The Dick Van Dyke Show (1961-1966) must always figure into any discussion of the all-time greatest sitcoms. Moore's role as Laura Petrie, suburban housewife to TV comedy writer Rob Petrie, was pre-feminist at best. It was a world where a man provided, and a woman kept her place in the home. Well, except for Rob's co-writer Sally Rogers, sure, but she was always pining for a fella anyway. Women were silly, frilly things that got themselves into ridiculous situations...er, kinda like the ridiculous situations the silly men found themselves blundering into. And that was the thing: if the show was inevitably colored by the prevailing gender attitudes of the day, it still never condescended. Laura was as smart as Rob, probably as capable as Rob, and arguably even more resourceful than Rob. The Dick Van Dyke Show was blessed with one of the most accomplished, gifted casts ever assembled, and crafted by one of the greatest writing staffs ever to string together antics, guffaws, and predicaments in sitcom form. Dick Van Dyke is one of the most talented and charismatic performers ever to grace a cathode ray tube; Mary Tyler Moore was his equal.

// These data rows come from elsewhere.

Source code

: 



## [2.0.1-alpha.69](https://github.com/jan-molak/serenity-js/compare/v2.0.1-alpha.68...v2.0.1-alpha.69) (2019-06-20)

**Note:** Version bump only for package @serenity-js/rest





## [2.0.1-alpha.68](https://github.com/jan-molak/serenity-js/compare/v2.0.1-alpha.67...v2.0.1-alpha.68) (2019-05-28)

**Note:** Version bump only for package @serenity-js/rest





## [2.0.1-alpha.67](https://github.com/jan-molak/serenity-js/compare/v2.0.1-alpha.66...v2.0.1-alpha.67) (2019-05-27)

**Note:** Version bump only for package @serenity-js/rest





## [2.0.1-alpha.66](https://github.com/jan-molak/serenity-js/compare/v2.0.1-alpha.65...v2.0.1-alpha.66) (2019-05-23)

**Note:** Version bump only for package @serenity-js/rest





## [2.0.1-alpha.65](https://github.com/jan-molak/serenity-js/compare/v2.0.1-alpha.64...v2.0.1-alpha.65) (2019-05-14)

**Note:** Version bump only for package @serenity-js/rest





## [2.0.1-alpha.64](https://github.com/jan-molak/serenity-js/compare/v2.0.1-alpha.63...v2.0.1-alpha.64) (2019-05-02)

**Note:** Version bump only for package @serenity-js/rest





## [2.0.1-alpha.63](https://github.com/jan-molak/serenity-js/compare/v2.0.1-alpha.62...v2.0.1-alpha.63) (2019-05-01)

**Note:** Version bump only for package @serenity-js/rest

The Mary Tyler Moore Show (1970-1977) may be the defining sitcom of the 1970s. You could make a case for All In The Family, but the case would be dismissed before trial. All In The Family was controversial and groundbreaking, but also often didactic and shrill. The Mary Tyler Moore Show, like The Dick Van Dyke Show before it, was just a sitcom, designed to make you laugh. That it succeeded on a greater level was merely incidental, yet positively seismic.
There had been many previous sitcoms with a female lead, since before The Lucy Show and through Julia, where the star character was a widow, with or without children. But there weren't a lot of--or any--comedy series centered on a single woman trying to make it on her own. Even Marlo Thomas in That Girl came already equipped with a steady, serious boyfriend. On The Mary Tyler Moore Show, Mary Richards wasn't exactly opposed to maybe finding the right guy, but it wasn't a goal that defined her life. She had a job. No--she had a career. She was a television news producer, and dammit, she was determined to be a good one. She had spunk, and she didn't care if her boss hated spunk. She could be intimidated initially, but never for very long. She deserved and demanded equal pay for equal work. She was a fierce and loyal friend. And she was going to make it after all.

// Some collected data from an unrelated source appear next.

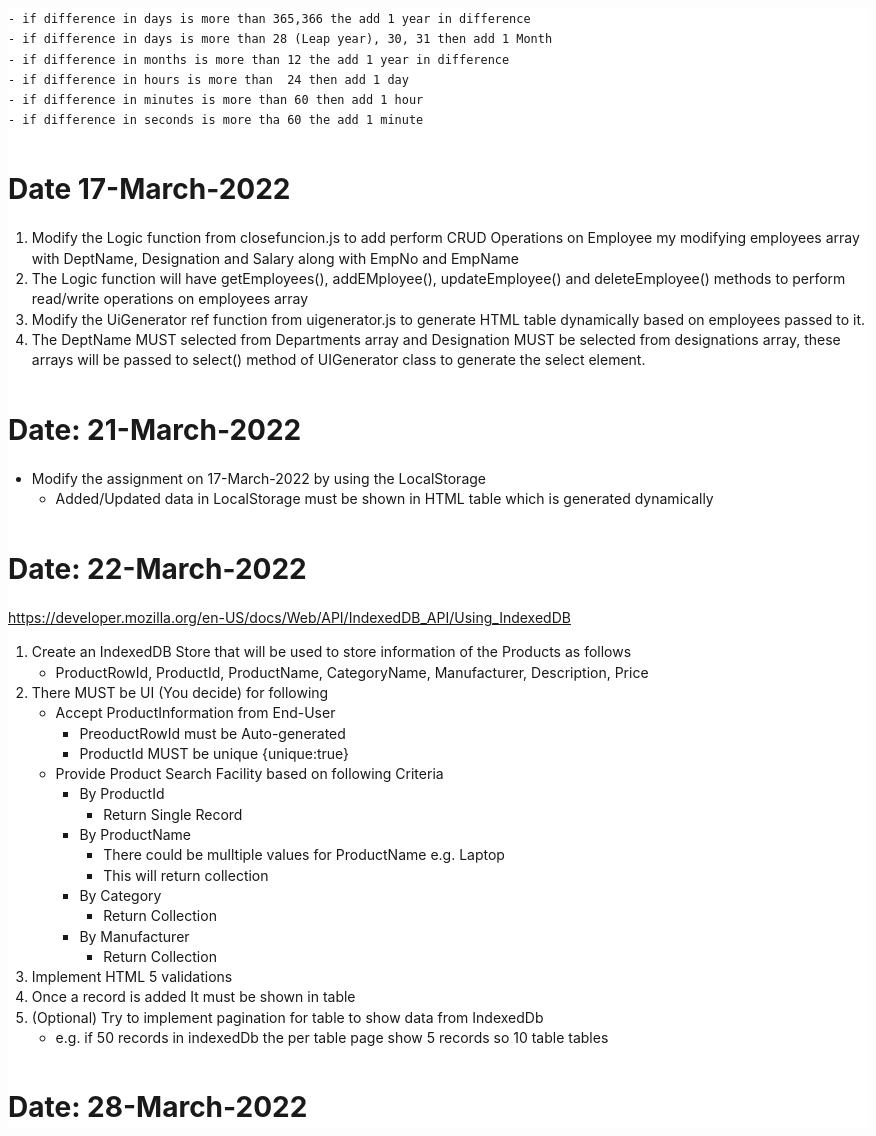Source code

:     - if difference in days is more than 365,366 the add 1 year in difference
    - if difference in days is more than 28 (Leap year), 30, 31 then add 1 Month   
    - if difference in months is more than 12 the add 1 year in difference 
    - if difference in hours is more than  24 then add 1 day
    - if difference in minutes is more than 60 then add 1 hour
    - if difference in seconds is more tha 60 the add 1 minute      

# Date 17-March-2022

1. Modify the Logic function from closefuncion.js to add perform CRUD Operations on Employee my modifying employees array with DeptName, Designation and Salary along with EmpNo and EmpName
2. The Logic function will have getEmployees(), addEMployee(), updateEmployee() and deleteEmployee() methods to perform read/write operations on employees array
3. Modify the UiGenerator ref function from uigenerator.js to generate HTML table dynamically based on employees passed to it.
4. The DeptName MUST selected from Departments array and Designation MUST be selected from designations array, these arrays will be passed to select() method of UIGenerator class to generate the select element.  

# Date: 21-March-2022

- Modify the assignment on 17-March-2022 by using the LocalStorage
    - Added/Updated data in LocalStorage  must be shown in HTML table which is generated dynamically 

# Date: 22-March-2022

https://developer.mozilla.org/en-US/docs/Web/API/IndexedDB_API/Using_IndexedDB

1. Create an IndexedDB Store that will be used to store information of the Products as follows
    - ProductRowId, ProductId, ProductName, CategoryName, Manufacturer, Description, Price
2. There MUST be UI (You decide) for following
    - Accept ProductInformation from End-User
        - PreoductRowId must be Auto-generated
        - ProductId MUST be unique {unique:true}
    - Provide Product Search Facility based on following Criteria
        - By ProductId
            - Return Single Record
        - By ProductName          
            - There could be mulltiple values for ProductName e.g. Laptop
            - This will return collection
        - By Category
            -  Return Collection
        - By Manufacturer
            - Return Collection
3. Implement HTML 5 validations
4. Once a record is added It must be shown in table 
5. (Optional) Try to implement pagination for table to show data from IndexedDb
    - e.g. if 50 records in indexedDb the per table page show 5 records so 10 table tables                      

# Date: 28-March-2022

It's easy to forget how unprecedented this was on television in the early '70s. The character of Mary Richards was remarkably well-drawn, neither perfect nor pathetic, but likably and hilariously real. The best definition of feminism I've ever heard is that it's the radical belief that a woman is a human being. Mary Richards--a fictional female flickering on our TV screens on Saturday nights--was a human being. Like The Monkees bringing '60s counterculture into the living room, and I Spy or Lt. Uhura on Star Trek introducing white viewers to confident, capable African-American individuals, Mary Tyler Moore's starring role in The Mary Tyler Moore Show served as a casual model for what was possible. There were little girls, young (and older) women, and even some guys of varying age watching and learning. Possibilities. A real possibility can take a nothing day, and suddenly make it all seem worthwhile.
It was just a TV show. It wanted you to watch, it wanted you to laugh, it wanted you to buy the sponsors' products, and it wanted you back in front of your TV at the same time next week. It accomplished so much more than just its meager raison d'etre. We are all the richer for that.
Love is all around. This week, we mourn the passing of Mary Tyler Moore, an actress who became an integral part of our lives. She was real, and you should know it. With each glance and every little movement, she showed it. A dancer, an actress, and an icon, Mary Tyler Moore turned the world on with her smile.